Perhaps, one can formulate a recurrence solution (measure length = note value + smaller measure length), but it seems to be complicated (due to not known recursion depth). In addition, the pauses sum up, e. g. two consecutive quarter pauses shall be indistinguishable from a half pause (not counting twice the same hearing experience).
Easily, we could use the computer, but I strive for a more elegant way.
What can we do?
Let’s do this without allowing triplets, and let’s assume that note and pause lengths can be any multiple of sixteenth notes by using ties and dots. A key observation will be that the recursion is different for measures beginning with a pause vs. a note. A pause can only be followed by a note, but notes can follow notes.
Call the number of possibilities $f(n)$, and furthermore let $f(n)=f_0(n)+f_1(n)$, where $f_0(n)$ is the number of possibilities that begin with a pause and $f_1(n)$ is the number where the measure length is $n$ sixteenth notes in length.
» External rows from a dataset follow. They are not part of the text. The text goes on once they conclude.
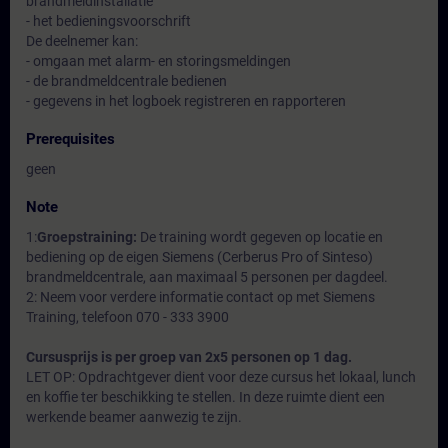
brandmeldinstallatie
- het bedieningsvoorschrift
De deelnemer kan:
- omgaan met alarm- en storingsmeldingen
- de brandmeldcentrale bedienen
- gegevens in het logboek registreren en rapporteren
Prerequisites
geen
Note
1:
Groepstraining:
De training wordt gegeven op locatie en
bediening op de eigen Siemens (Cerberus Pro of Sinteso)
brandmeldcentrale, aan maximaal 5 personen per dagdeel.
2: Neem voor verdere informatie contact op met Siemens
Training, telefoon 070 - 333 3900
Cursusprijs is per groep van 2x5 personen op 1 dag.
LET OP: Opdrachtgever dient voor deze cursus het lokaal, lunch
en koffie ter beschikking te stellen. In deze ruimte dient een
werkende beamer aanwezig te zijn.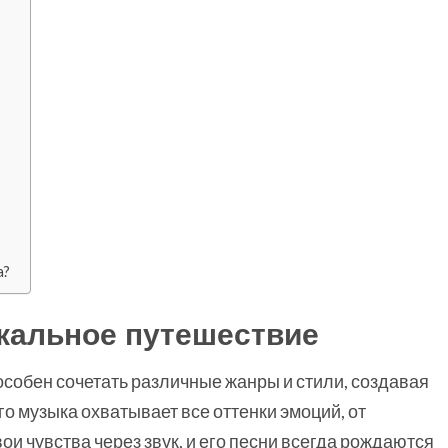
a?
кальное путешествие
собен сочетать различные жанры и стили, создавая
го музыка охватывает все оттенки эмоций, от
ои чувства через звук, и его песни всегда рождаются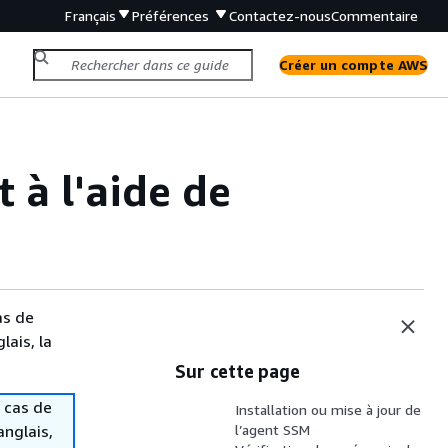
Français
Préférences
Contactez-nous
Commentaire
Créer un compte AWS
 à l'aide de
as de
lais, la
Sur cette page
 cas de
Installation ou mise à jour de
anglais,
l’agent SSM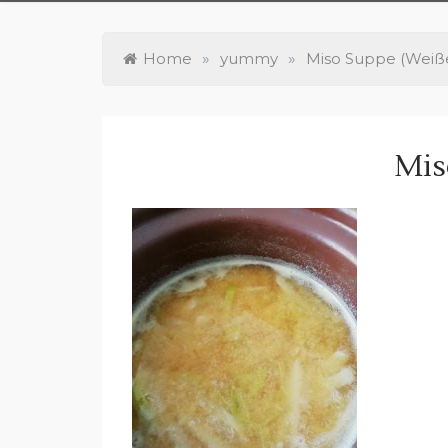
Home
»
yummy
»
Miso Suppe (Weiße
Mis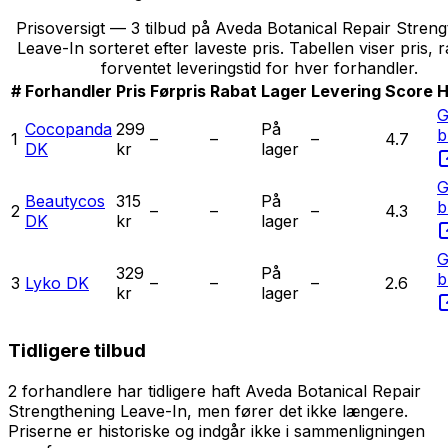
Prisoversigt — 3 tilbud på Aveda Botanical Repair Stren
Leave-In sorteret efter laveste pris. Tabellen viser pris, 
forventet leveringstid for hver forhandler.
#
Forhandler
Pris
Førpris
Rabat
Lager
Levering
Score
H
G
Cocopanda
299
På
b
1
–
–
–
4.7
DK
kr
lager
G
Beautycos
315
På
b
2
–
–
–
4.3
DK
kr
lager
G
329
På
b
3
Lyko DK
–
–
–
2.6
kr
lager
Tidligere tilbud
2 forhandlere
har tidligere haft
Aveda Botanical Repair
Strengthening Leave-In
, men fører det ikke længere.
Priserne er historiske og indgår ikke i sammenligningen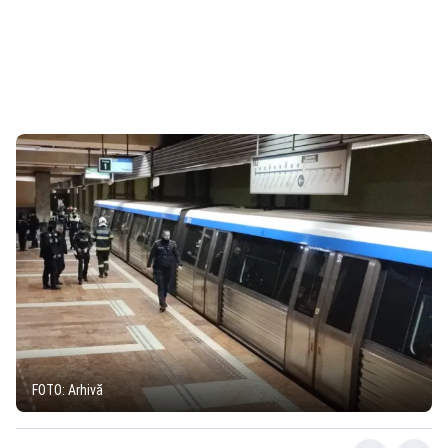
FOTO: Arhivă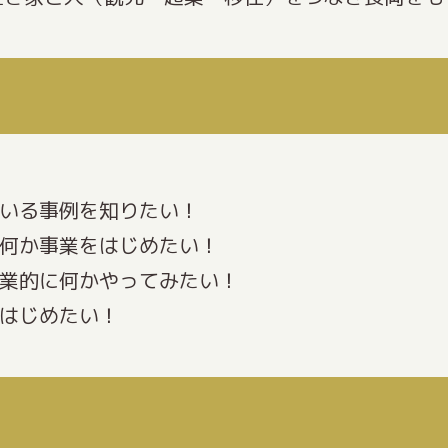
ている事例を知りたい！
て何か事業をはじめたい！
副業的に何かやってみたい！
かはじめたい！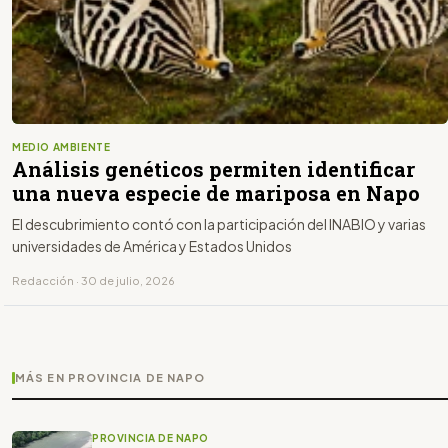
MEDIO AMBIENTE
Análisis genéticos permiten identificar
una nueva especie de mariposa en Napo
El descubrimiento contó con la participación del INABIO y varias
universidades de América y Estados Unidos
Redacción · 30 de julio, 2026
MÁS EN PROVINCIA DE NAPO
PROVINCIA DE NAPO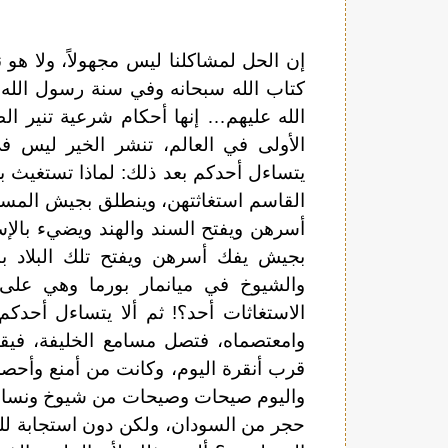
إن الحل لمشاكلنا ليس مجهولاً، ولا ه
كتاب الله سبحانه وفي سنة رسول الله 
الله عليهم… إنها أحكام شرعية تنير الظ
الأولى في العالم، تنشر الخير ليس 
يتساءل أحدكم بعد ذلك: لماذا تستغيث
القاسم استغاثتهن، وينطلق بجيش المسلم
أسرهن ويفتح السند والهند ويضيء بالإسلا
بجيش يفك أسرهن ويفتح تلك البلاد بنو
والشيوخ في ميانمار بورما وهي على
الاستغاثات أحد؟! ثم ألا يتساءل أحدك
وامعتصماه، فتصل مسامع الخليفة، فيقو
قرب أنقرة اليوم، وكانت من أمنع وأحص
واليوم صيحات وصيحات من شيوخ ونساء
حجر من السودان، ولكن دون استجابة للص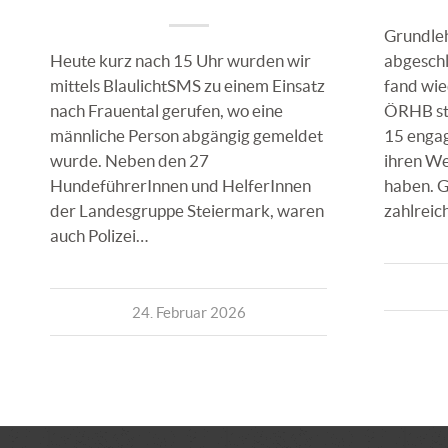
Grundleh
Heute kurz nach 15 Uhr wurden wir
abgesch
mittels BlaulichtSMS zu einem Einsatz
fand wie
nach Frauental gerufen, wo eine
ÖRHB sta
männliche Person abgängig gemeldet
15 engag
wurde. Neben den 27
ihren We
HundeführerInnen und HelferInnen
haben. 
der Landesgruppe Steiermark, waren
zahlreic
auch Polizei…
24. Februar 2026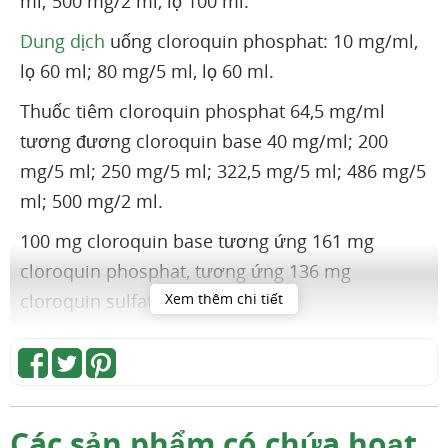
ml; 500 mg/2 ml, lọ 100 ml.
Dung dịch
uống cloroquin phosphat: 10 mg/ml,
lọ 60 ml; 80 mg/5 ml, lọ 60 ml.
Thuốc tiêm cloroquin phosphat 64,5 mg/ml
tương đương cloroquin base 40 mg/ml; 200
mg/5 ml; 250 mg/5 ml; 322,5 mg/5 ml; 486 mg/5
ml; 500 mg/2 ml.
100 mg cloroquin base tương ứng 161 mg
cloroquin phosphat, tương ứng 136 mg
cloroquin sulfat.
Xem thêm chi tiết
2
Dược lực học
Cloroquin
là một dẫn chất của 4-aminoquinolin
được sử dụng rộng rãi trong phòng và điều trị
Các sản phẩm có chứa hoạt
sốt rét. Cloroquin có tác dụng tốt trên các thể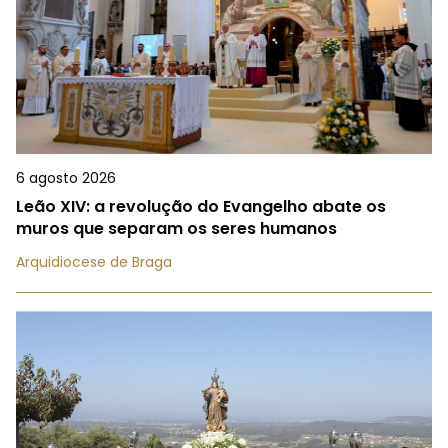
6 agosto 2026
Leão XIV: a revolução do Evangelho abate os
muros que separam os seres humanos
Arquidiocese de Braga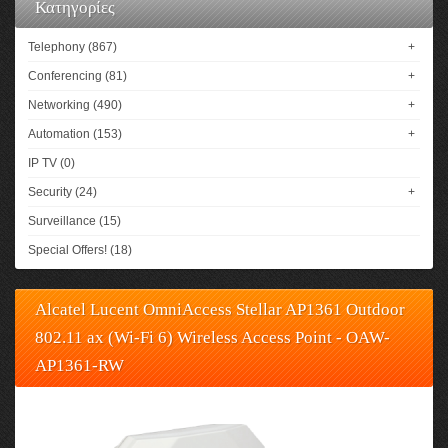
Κατηγορίες
Telephony (867)
+
Conferencing (81)
+
Networking (490)
+
Automation (153)
+
IP TV (0)
Security (24)
+
Surveillance (15)
Special Offers! (18)
Alcatel Lucent OmniAccess Stellar AP1361 Outdoor
802.11 ax (Wi-Fi 6) Wireless Access Point - OAW-
AP1361-RW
Then the following recursion should apply.
$$f_i(n)=0 \mbox { for n<0}\\ f_i(0)=0\\ f_0(n)=\sum_{d=1}^{16}f_1(n-d)\\ f_1(n)=\sum_{d=1}^{16}f_0(n-d)+\sum_{d=1}^{16}f_1(n-d)$$.
If I got this right and programmed it into Mathematica correctly, it looks like there are $5,702,887$ different ways to fill up a $4/4$ measure with notes and rests as you describe.
If the maximum note length is as long as the measure (which makes sense if tied notes are allowed and all possible lengths can occur), the upper limit of the sum can be changed to $\infty$ and it looks like for measures of lengths $0$, $1$, $2$, and so on sixteenths, that you get the sequence here.
If you allow triplets, you’re basically allowing all multiples of “$24$th” notes and pauses, so you’d change the $16$s to $24$s, I guess.